OGS-GIScape: Dynamic Groundwater Modeling within the LandTrans Initiative
1. Project Overview
OGS-GIScape is a scientific modeling framework currently under development for analyzing large-scale groundwater processes. It is a research-oriented code that is being actively developed, with the long-term goal of enabling more differentiated and spatially explicit investigations into water availability, groundwater recharge, and the impacts of management strategies. While key conceptual and technical steps have already been implemented, we are still in the process of building a robust and widely applicable framework.
The aim is to consistently couple hydrological and hydrogeological processes and simulate them on both regional and national scales. We combine the open-source multiphysics simulation framework OpenGeoSys (OGS) with scalable hydrological input data—particularly from the mesoscale Hydrological Model (mHM).
The platform is designed as a scientific toolkit that allows for a more precise and spatially explicit investigation of existing research questions related to water availability, recharge, and management impacts.
2. Project Goals
- Development of a flexible, reproducible, and scalable modeling workflow for OGS-based groundwater simulations
- Coupling with high-resolution hydrological input data (e.g., mHM, land-use models)
- Simulation of long-term dynamic groundwater processes (e.g., under climate change or land use change)
- Application to large-scale model domains, up to full national simulations
The project is part of the LandTrans Initiative, which develops and integrates new methods for analyzing land use change, water availability, and water demand.
3. Scientific Background
Modeling large-scale groundwater processes requires the integration of diverse data sources, spatial resolutions, and process scales. OGS-GIScape addresses this challenge by:
* Integrating high-resolution NetCDF-based recharge data
* Considering hydrogeological heterogeneity (e.g., via geological layers and formations)
* Automatically generating simulation setups
* Enabling temporally resolved analysis of surface–subsurface exchange processes
Both steady-state and transient scenarios can be represented.

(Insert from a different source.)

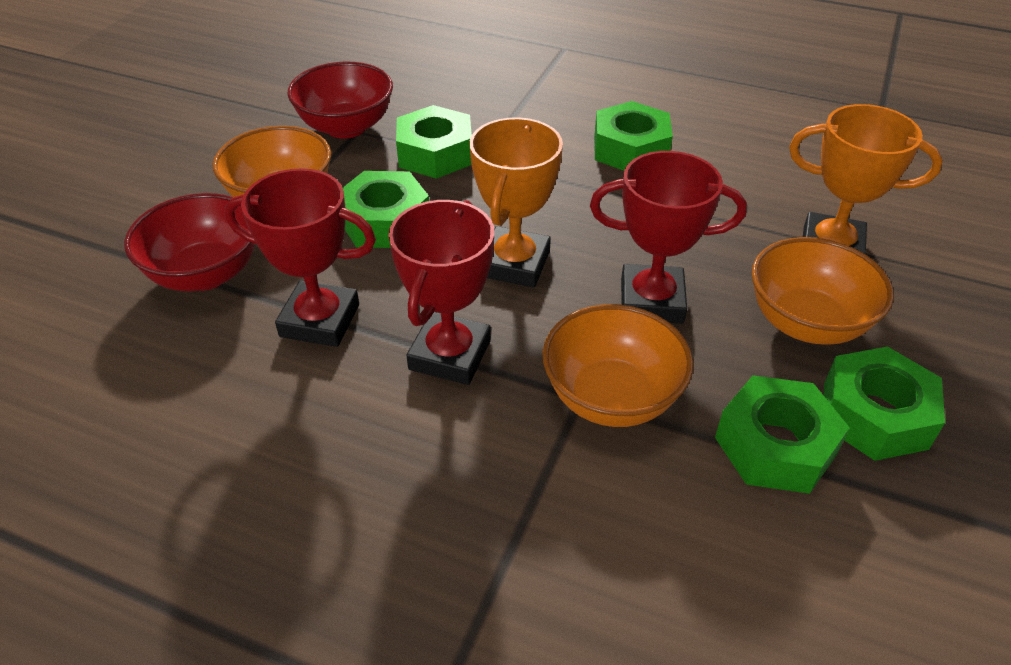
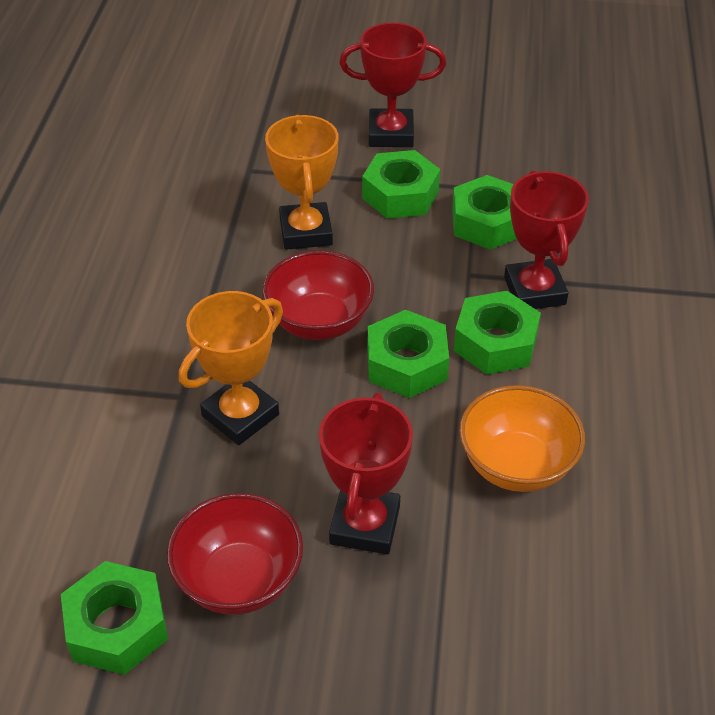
orange bowl: 3 -> 1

4. Technical Implementation
OGS-GIScape is based on a modular, YAML-controlled workflow. Key components include:
- Snakemake-based workflow automation for reproducible processing chains
- Apptainer containers and Conda environments to ensure a stable and portable development setup
- A script library and visualization tools for working with NetCDF, VTK, and geospatial data
- HPC capability for extremely large models with up to several hundred million elements
5. Example Applications
- Danube Basin (Southern Germany): dynamic groundwater simulation from 1956 to 2023 using mHM recharge data
- Test systems for evaluating management scenarios (e.g., water abstractions, climate scenarios, baseflow generation)

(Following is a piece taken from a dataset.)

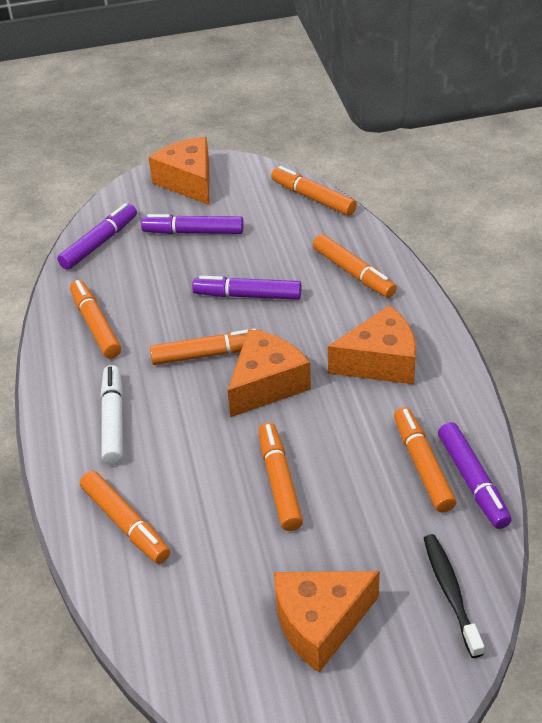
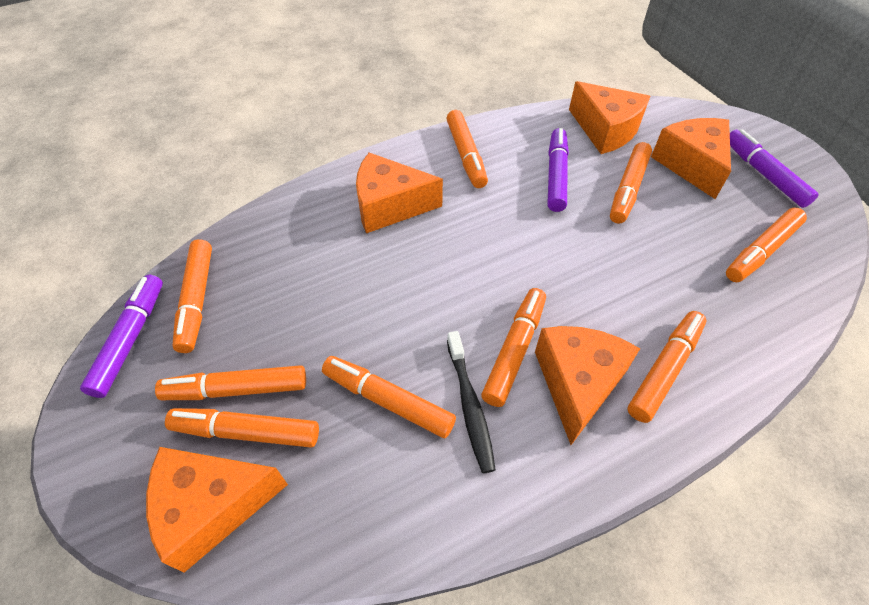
orange cheese: 4 -> 5
orange marker: 7 -> 9
purple marker: 4 -> 3
white marker: 1 -> 0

Simulation results are visualized in ParaView-compatible formats (VTU, XDMF), enabling direct inspection of spatiotemporal dynamics.
6. Collaboration
In addition to collaborations within Helmholtz and at UFZ, we welcome the opportunity to co-develop methods and engage with other researchers and research groups.Working with OGS-GIScape can present certain complexities and challenges. It is a research-level code that requires a high degree of independence, technical proficiency, and conceptual thinking. We would like to emphasise that OGS-GIScape is not a finished product, but an open development framework. Those who do not shy away from technical challenges and wish to contribute actively to its evolution are warmly welcome to get in touch. Some further information about the prerequisites:
- A solid understanding of hydrogeological systems, from local to regional scale
- Proficiency in scripting and programming, including the ability to design data-driven workflows and contribute to methodological development
- Familiarity with Linux environments is currently expected for effective interaction with the system
- Scripting and automation: Proficiency in Python, YAML, Bash, and Conda
- Workflow management: Understanding of Snakemake-based pipelines
- GIS and spatial data processing: Confident use of QGIS or similar tools for spatial data preparation, coordinate transformations, vectorization, rasterization, attribute linking, etc.

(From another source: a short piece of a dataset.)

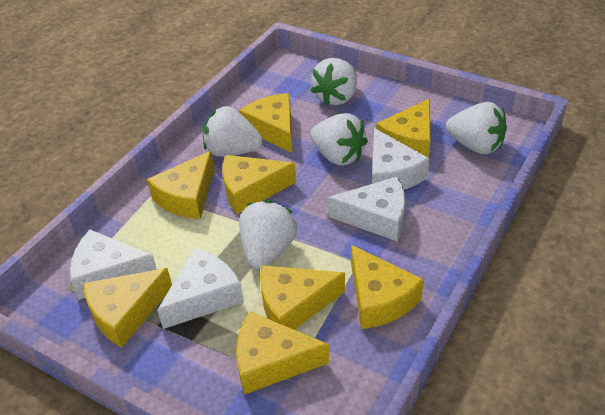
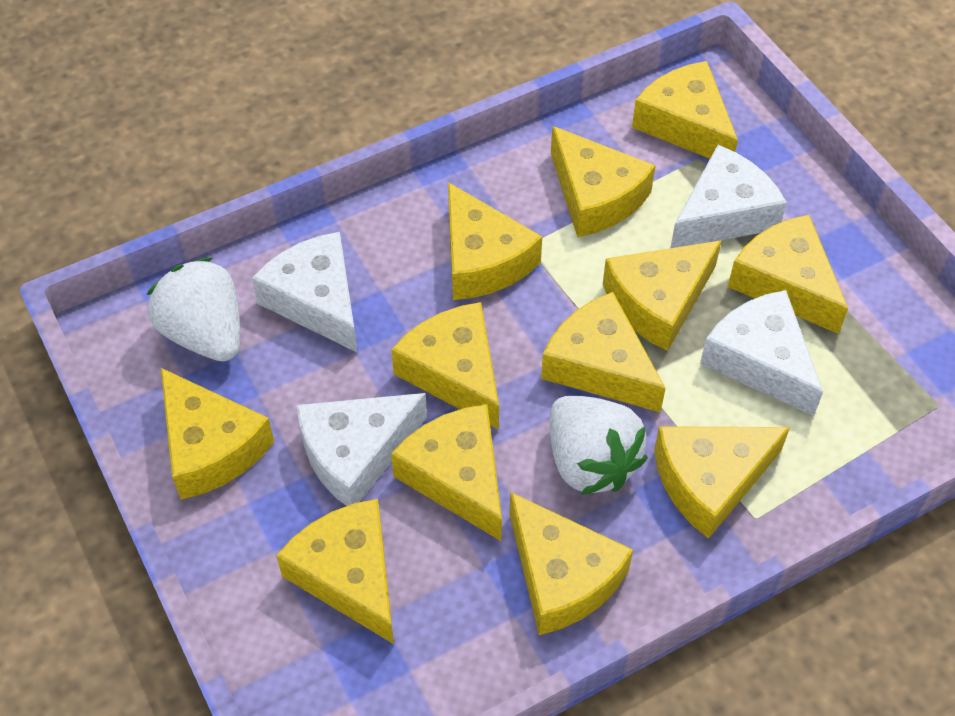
white strawberry: 5 -> 2
yellow cheese: 8 -> 12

- Data formats and processing: Experience with NetCDF, VTK, VTU, XDMF, CSV, GeoPackage
- Visualization and analysis: Use of PyVista and ParaView for 3D visualization of model results; 2D plotting with matplotlib, seaborn, or similar tools; statistical evaluation of VTU/XDMF simulation outputs, e.g., time series analysis, comparison with observations, raster statistics, spatial averages
- OpenGeoSys (OGS): Willingness and ability to learn OGS independently, including its model structure, XML setups, and finite element methodology
- mHM (mesoscale Hydrological Model): Ability to analyze mHM outputs and, if needed, to familiarize oneself with the model's structure and logic
- Modeling competence: Familiarity with both numerical modeling (finite element methods) and conceptual models such as the bucket approach
- Ability to independently prepare and provide spatial input data (e.g., geology, land use, rivers, boundary conditions) (e.g., geology, land use, rivers, boundary conditions).